Challenge: Reproduce word for word the part of the listing below that opens with its first line and closes with the line containing "scientific name: Melierax metabates", including both of those lines.

Supplied data:
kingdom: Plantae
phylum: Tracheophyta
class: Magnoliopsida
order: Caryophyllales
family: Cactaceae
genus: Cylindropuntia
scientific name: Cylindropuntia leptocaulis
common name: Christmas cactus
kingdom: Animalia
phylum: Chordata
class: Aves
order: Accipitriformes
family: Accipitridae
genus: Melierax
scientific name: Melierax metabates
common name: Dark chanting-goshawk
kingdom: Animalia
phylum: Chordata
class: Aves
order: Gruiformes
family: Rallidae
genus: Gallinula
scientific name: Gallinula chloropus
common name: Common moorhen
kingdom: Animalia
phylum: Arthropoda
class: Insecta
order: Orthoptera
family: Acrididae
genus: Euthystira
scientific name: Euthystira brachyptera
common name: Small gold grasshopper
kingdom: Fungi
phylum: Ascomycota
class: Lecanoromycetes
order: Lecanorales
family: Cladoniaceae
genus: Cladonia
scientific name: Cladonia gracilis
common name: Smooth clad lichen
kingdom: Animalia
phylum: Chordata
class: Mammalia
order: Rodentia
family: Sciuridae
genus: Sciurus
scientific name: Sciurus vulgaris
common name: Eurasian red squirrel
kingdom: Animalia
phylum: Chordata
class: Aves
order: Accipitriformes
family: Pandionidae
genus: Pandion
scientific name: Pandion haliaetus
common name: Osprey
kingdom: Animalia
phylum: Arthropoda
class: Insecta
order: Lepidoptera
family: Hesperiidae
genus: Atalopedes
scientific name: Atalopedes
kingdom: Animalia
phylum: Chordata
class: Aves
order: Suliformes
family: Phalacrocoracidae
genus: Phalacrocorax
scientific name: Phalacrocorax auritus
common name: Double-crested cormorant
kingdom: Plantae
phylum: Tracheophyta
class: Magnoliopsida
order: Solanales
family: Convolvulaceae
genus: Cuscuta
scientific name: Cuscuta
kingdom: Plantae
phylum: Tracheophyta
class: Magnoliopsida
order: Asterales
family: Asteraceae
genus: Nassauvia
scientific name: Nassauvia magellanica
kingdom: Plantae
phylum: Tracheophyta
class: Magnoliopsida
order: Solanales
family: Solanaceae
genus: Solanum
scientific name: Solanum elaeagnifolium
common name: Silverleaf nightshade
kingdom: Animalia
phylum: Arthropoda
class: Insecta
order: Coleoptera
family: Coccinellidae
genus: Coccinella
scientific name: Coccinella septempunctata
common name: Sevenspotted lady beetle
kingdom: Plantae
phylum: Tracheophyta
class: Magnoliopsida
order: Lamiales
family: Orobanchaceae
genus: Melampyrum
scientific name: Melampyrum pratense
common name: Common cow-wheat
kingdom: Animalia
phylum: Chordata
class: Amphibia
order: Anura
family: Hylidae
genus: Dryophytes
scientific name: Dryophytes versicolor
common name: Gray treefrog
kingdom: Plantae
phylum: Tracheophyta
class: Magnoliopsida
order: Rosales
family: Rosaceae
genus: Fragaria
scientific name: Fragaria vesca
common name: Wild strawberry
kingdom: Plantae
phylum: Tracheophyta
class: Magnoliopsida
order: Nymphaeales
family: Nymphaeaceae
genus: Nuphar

Response:
kingdom: Plantae
phylum: Tracheophyta
class: Magnoliopsida
order: Caryophyllales
family: Cactaceae
genus: Cylindropuntia
scientific name: Cylindropuntia leptocaulis
common name: Christmas cactus
kingdom: Animalia
phylum: Chordata
class: Aves
order: Accipitriformes
family: Accipitridae
genus: Melierax
scientific name: Melierax metabates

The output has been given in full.